- INSTRUCTIONS TO FOLLOW:
Copy each line of the records that includes "data".

────────────────────────────────────────

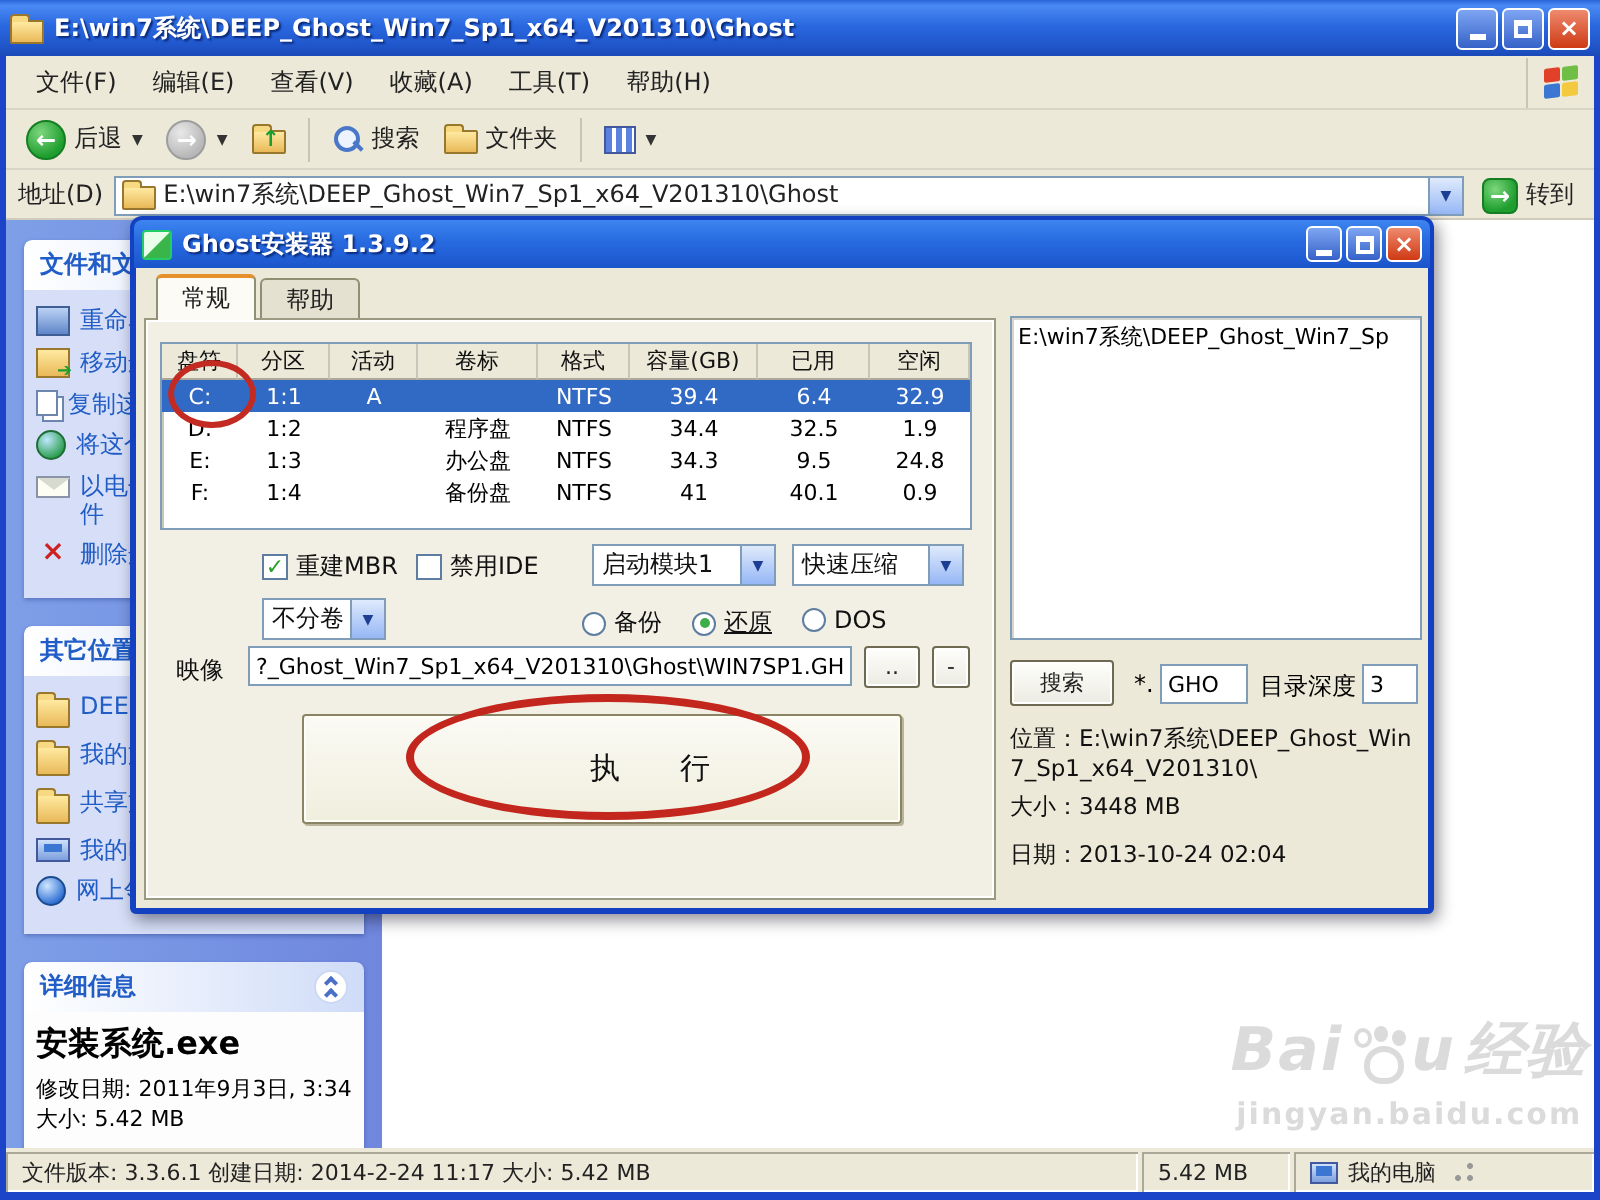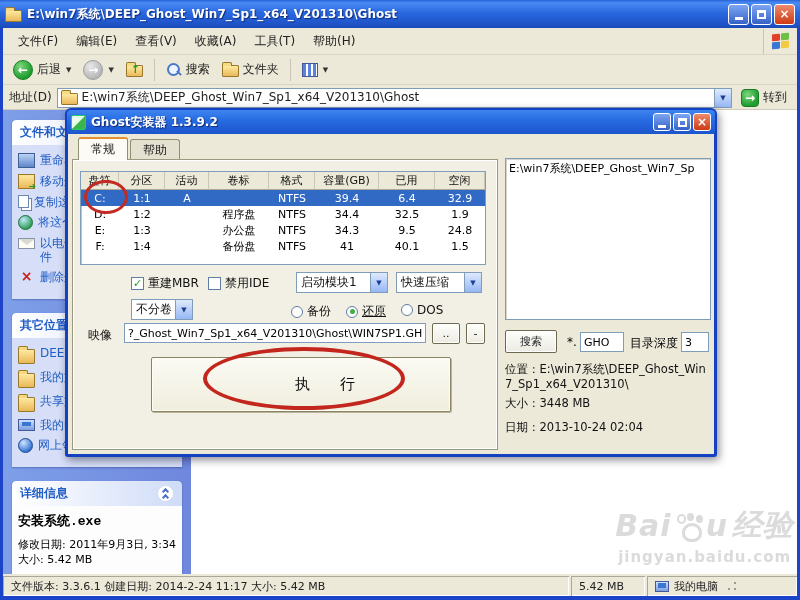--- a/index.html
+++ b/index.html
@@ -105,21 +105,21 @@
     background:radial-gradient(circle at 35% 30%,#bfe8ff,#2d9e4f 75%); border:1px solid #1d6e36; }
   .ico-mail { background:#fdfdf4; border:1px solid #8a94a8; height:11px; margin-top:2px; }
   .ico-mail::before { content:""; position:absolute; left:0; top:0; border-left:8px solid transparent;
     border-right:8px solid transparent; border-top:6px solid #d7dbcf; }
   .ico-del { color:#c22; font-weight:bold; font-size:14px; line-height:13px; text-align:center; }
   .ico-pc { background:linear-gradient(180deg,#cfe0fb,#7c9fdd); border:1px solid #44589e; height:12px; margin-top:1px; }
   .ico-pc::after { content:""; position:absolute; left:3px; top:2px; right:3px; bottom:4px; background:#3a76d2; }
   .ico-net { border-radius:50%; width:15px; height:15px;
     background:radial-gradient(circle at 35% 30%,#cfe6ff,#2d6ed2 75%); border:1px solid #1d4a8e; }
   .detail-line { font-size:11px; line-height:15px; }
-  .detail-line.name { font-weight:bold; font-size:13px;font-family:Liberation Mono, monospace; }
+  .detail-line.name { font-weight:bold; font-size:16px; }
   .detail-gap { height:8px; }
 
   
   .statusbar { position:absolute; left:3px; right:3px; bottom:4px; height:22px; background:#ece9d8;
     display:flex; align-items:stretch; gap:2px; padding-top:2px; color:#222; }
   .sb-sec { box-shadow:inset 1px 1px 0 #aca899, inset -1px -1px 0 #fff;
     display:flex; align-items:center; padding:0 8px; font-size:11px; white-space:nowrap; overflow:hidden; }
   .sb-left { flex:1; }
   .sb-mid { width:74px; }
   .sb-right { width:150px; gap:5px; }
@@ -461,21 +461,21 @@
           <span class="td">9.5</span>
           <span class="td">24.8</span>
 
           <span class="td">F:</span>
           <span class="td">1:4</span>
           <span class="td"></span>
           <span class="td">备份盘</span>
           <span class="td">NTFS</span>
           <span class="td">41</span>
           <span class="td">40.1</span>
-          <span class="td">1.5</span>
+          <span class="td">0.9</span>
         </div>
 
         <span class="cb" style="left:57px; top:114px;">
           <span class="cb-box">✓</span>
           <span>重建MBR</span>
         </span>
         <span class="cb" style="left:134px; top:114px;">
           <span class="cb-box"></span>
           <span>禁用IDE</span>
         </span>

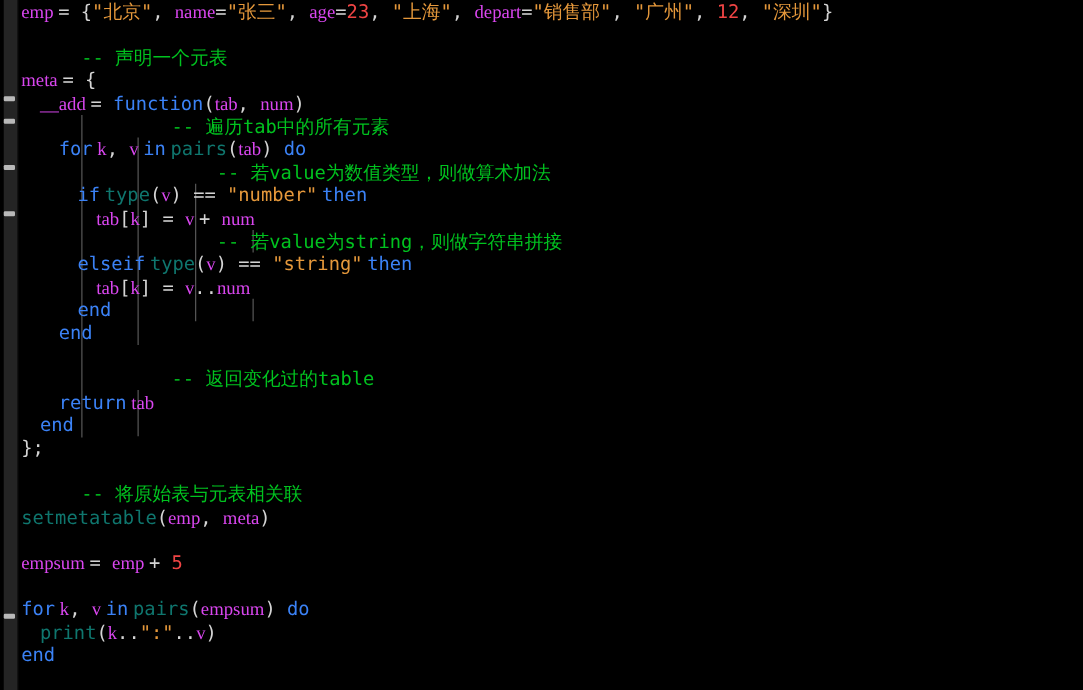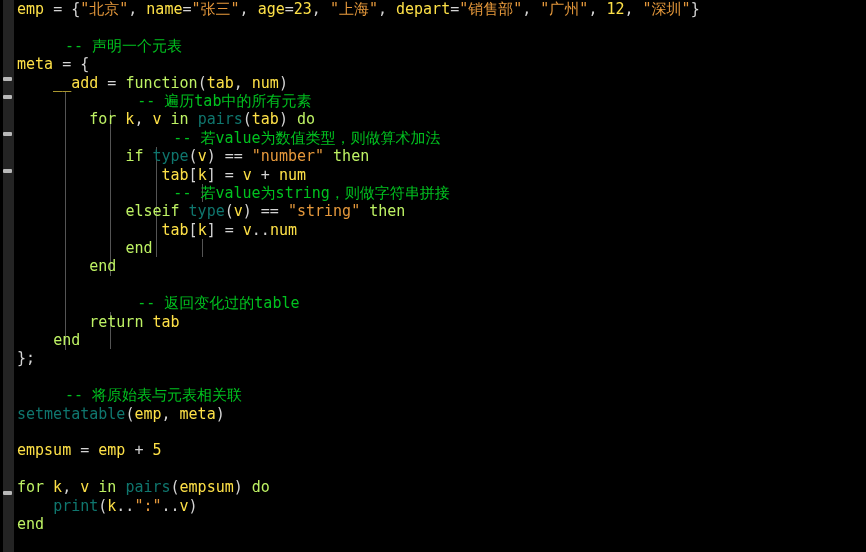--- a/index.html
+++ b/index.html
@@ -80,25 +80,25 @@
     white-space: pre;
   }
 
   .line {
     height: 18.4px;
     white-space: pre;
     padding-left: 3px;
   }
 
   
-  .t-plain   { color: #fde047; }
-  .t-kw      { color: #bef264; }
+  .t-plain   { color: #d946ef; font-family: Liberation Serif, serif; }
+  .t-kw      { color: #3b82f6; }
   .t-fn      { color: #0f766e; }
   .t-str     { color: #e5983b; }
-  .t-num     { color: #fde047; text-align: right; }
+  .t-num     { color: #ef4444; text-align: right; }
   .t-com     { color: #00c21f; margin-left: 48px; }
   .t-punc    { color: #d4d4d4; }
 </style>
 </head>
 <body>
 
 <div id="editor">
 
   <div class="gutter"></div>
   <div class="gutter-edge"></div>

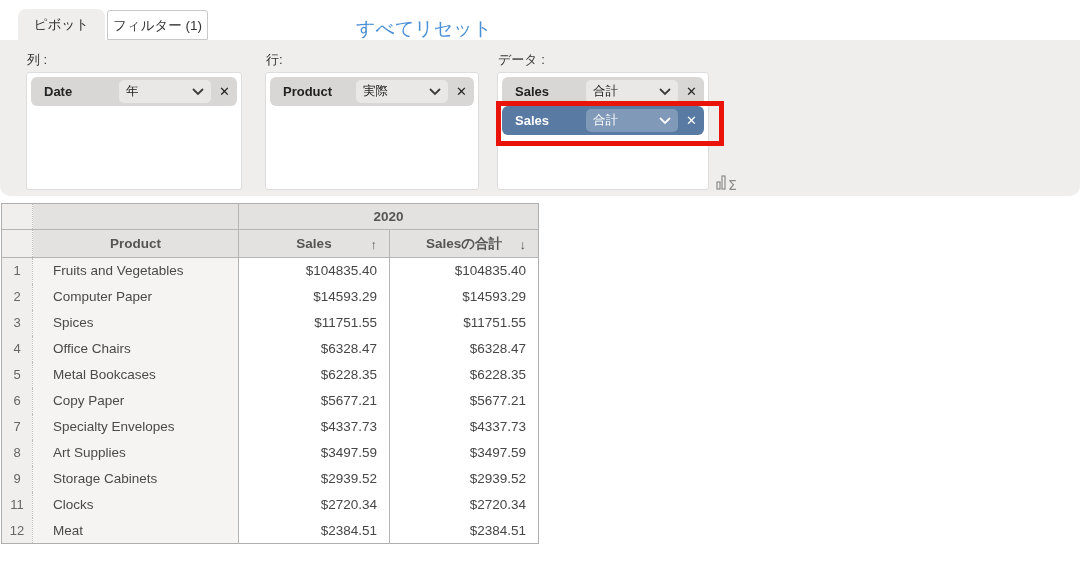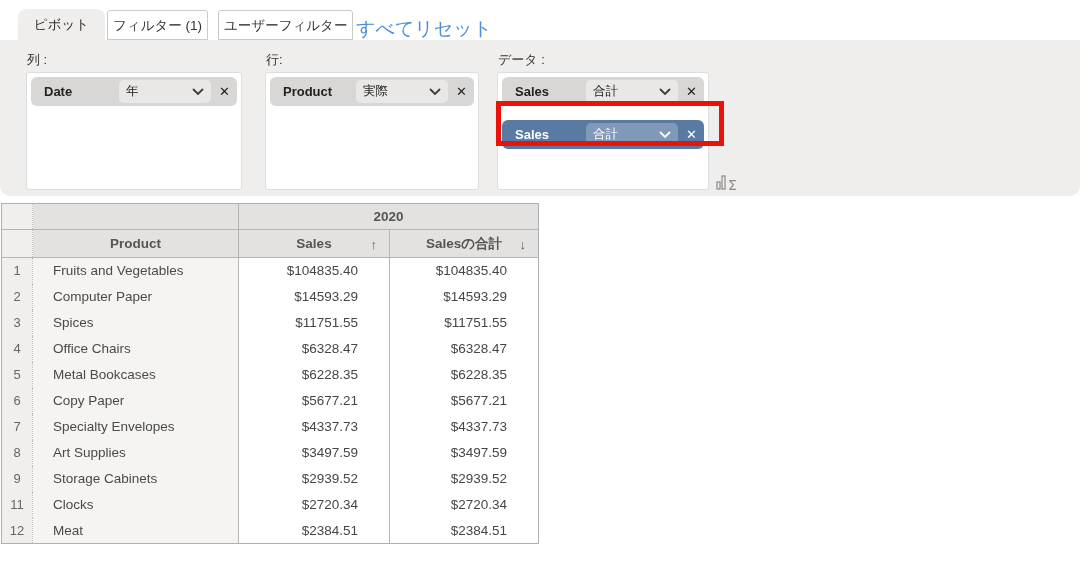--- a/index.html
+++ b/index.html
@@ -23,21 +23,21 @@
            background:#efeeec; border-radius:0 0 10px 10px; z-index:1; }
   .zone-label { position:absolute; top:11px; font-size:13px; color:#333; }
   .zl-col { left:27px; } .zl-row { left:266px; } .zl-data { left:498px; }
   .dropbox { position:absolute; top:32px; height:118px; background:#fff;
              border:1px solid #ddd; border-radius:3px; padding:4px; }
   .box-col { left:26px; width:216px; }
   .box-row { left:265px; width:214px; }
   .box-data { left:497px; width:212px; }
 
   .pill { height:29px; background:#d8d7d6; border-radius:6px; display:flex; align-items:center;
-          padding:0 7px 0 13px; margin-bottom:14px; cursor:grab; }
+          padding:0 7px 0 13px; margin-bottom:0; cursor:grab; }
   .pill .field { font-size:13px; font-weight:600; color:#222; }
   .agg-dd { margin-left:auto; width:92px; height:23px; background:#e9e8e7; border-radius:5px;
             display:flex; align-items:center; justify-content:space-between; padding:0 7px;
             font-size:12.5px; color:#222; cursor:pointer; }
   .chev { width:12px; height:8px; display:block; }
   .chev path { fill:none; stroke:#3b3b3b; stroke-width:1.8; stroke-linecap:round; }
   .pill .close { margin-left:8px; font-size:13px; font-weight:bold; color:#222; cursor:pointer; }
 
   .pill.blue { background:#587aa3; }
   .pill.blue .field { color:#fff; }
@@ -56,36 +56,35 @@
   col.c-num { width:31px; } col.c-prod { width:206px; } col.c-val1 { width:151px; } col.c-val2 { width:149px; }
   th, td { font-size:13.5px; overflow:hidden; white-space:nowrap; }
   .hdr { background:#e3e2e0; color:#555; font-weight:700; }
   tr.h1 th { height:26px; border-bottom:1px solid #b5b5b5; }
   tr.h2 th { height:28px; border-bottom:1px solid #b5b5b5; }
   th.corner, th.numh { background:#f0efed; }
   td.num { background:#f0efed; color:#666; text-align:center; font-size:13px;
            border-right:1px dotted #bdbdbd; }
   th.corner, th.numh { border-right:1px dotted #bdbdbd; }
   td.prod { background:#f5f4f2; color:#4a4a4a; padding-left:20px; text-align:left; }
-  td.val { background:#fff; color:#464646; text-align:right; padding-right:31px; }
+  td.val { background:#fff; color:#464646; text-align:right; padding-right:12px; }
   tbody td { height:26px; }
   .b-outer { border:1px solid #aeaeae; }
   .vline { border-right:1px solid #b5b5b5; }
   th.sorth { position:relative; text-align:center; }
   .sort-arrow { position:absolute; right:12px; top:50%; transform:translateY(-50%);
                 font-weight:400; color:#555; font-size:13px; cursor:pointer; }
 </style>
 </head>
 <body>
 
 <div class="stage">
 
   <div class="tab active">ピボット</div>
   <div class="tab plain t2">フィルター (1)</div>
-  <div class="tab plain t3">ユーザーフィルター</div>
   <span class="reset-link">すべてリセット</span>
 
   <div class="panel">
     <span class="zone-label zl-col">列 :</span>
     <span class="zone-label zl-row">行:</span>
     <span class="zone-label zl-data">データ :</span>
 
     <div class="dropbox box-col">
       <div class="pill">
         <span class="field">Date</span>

────────────────────────────────────────

- FINISHED EXERCISE:
   .zl-col { left:27px; } .zl-row { left:266px; } .zl-data { left:498px; }
   .box-data { left:497px; width:212px; }
     <span class="zone-label zl-data">データ :</span>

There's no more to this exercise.